At first we made good speed. Cicero stood high above the deck on the steersmen’s platform, leaning on the stern rail, watching the great lighthouse of Brundisium recede behind us. Apart from his visits to Sicily, it was the first time he had left Italy since his youth, when he went to Rhodes to learn oratory from Molon. Of all the men I ever knew, Cicero was the least equipped by temperament for exile. To thrive he needed the appurtenances of civilised society – friends, news, gossip, conversation, politics, dinners, plays, baths, books, fine buildings; to watch all these dwindle away must have been an agony for him.
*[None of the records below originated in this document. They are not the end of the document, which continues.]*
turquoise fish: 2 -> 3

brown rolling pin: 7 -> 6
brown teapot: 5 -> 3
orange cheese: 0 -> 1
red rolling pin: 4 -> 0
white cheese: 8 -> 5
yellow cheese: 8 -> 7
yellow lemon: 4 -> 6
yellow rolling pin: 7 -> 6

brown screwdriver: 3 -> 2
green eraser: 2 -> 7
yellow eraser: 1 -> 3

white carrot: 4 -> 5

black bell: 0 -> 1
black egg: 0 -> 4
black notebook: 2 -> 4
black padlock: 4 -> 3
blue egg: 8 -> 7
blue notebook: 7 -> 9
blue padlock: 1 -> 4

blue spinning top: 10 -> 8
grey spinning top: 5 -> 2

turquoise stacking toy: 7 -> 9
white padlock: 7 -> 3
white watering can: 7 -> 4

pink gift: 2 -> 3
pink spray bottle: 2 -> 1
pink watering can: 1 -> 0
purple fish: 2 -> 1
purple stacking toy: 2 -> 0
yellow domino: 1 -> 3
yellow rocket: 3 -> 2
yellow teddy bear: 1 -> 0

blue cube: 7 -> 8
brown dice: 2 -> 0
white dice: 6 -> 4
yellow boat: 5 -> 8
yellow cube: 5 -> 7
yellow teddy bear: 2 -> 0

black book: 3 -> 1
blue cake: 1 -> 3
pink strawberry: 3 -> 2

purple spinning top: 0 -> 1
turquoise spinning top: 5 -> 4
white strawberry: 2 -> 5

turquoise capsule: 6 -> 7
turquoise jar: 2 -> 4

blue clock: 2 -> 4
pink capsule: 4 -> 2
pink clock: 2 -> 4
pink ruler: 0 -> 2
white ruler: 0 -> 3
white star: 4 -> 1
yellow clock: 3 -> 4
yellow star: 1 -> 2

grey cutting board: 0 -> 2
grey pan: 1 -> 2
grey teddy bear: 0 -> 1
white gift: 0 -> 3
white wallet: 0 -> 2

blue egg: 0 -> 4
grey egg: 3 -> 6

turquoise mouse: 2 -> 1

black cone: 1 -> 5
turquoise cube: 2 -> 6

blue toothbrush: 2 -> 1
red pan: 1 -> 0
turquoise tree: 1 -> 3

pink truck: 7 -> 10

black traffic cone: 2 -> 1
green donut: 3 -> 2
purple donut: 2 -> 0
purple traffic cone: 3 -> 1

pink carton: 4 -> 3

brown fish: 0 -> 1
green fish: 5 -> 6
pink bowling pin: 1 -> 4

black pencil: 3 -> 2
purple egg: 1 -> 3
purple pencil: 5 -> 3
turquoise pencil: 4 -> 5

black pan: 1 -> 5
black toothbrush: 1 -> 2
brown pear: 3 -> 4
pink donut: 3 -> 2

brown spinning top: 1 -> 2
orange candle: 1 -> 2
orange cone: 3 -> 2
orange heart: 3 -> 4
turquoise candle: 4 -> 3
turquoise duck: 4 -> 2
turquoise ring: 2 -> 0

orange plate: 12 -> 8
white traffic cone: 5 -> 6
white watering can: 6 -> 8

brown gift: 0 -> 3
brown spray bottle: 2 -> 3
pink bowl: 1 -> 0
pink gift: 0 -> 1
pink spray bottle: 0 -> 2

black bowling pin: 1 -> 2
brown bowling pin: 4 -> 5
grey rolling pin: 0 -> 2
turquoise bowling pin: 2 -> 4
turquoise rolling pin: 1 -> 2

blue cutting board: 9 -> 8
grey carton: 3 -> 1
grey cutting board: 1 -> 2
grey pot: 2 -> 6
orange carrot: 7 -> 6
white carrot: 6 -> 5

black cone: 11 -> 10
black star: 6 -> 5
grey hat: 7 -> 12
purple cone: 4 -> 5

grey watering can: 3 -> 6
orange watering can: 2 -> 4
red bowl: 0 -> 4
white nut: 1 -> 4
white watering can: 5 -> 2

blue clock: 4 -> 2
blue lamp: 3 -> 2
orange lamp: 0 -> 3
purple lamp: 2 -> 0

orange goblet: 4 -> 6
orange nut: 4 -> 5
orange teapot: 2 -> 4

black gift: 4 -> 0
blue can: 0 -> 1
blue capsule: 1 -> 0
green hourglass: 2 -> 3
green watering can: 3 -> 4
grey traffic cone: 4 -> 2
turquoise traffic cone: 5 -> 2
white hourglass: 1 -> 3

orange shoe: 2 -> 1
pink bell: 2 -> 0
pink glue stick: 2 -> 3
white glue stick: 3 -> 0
Nevertheless, in little more than an hour they had gone, swallowed up in the void. The wind drove us forwards strongly, and as we cut through the whitecaps I thought of Homer’s ‘dark blue wave/foaming at the bow’. But then around the middle of the morning the ship seemed gradually to lose propulsion. The great brown sail became slack-bellied and the two steersmen standing at their levers on either side of us began exchanging anxious looks. Soon dense black clouds started to mass on the horizon, and within an hour they had closed over our heads like a trapdoor. The light became shadowy; the temperature dropped. The wind got up again, but this time the gusts were in our faces, driving the cold spray off the surface of the waves. Hailstones raked the heaving deck.

Cicero shuddered, leaned forwards and vomited. His face was as grey as a corpse. I put my arm around his shoulders and indicated that we should descend to the lower deck and seek shelter in the cabin. We were halfway down the ladder when a flash of lightning split the gloom, followed instantly by a deafening, sickening crack, like a bone snapping or a tree splintering, and I was sure we must have lost the mast, for suddenly we seemed to be tumbling over and over while all around us great glistening black mountains of jet towered and toppled in the lightning flashes. The shriek of the wind made it impossible to speak or hear. In the end I simply pushed Cicero into the cabin, fell in after him and closed the door.

We tried to stand, but the ship was listing. The deck was ankle-deep in water. Our feet slid from under us. The floor tilted first one way and then the other. We clutched at the walls as we were pitched back and forth in the darkness amid loose tools and jars of wine and sacks of barley, like dumb beasts in a crate on our way to slaughter. Eventually we wedged ourselves in a corner and lay there soaked and shivering as the boat shook and plunged. I was sure we were doomed and closed my eyes and prayed to Neptune and all the gods for deliverance.

A long time passed. How long I cannot say – certainly it was the remainder of that day, and the whole of the night, and part of the day that followed. Cicero seemed quite unconscious; on several occasions I had to touch his cold cheek to reassure myself he was still alive. Each time his eyes opened briefly and then closed again. Afterwards he said he had fully resigned himself to drowning but such was the misery of his seasickness he felt no fear: rather he saw how Nature in her mercy spares those in extremis from the terrors of oblivion and makes death seem a welcome release. Almost the greatest surprise of his life, he said, was when he awoke on the second day and realised the storm was over and his existence would continue after all: ‘Unfortunately my situation is so wretched, I almost regret it.’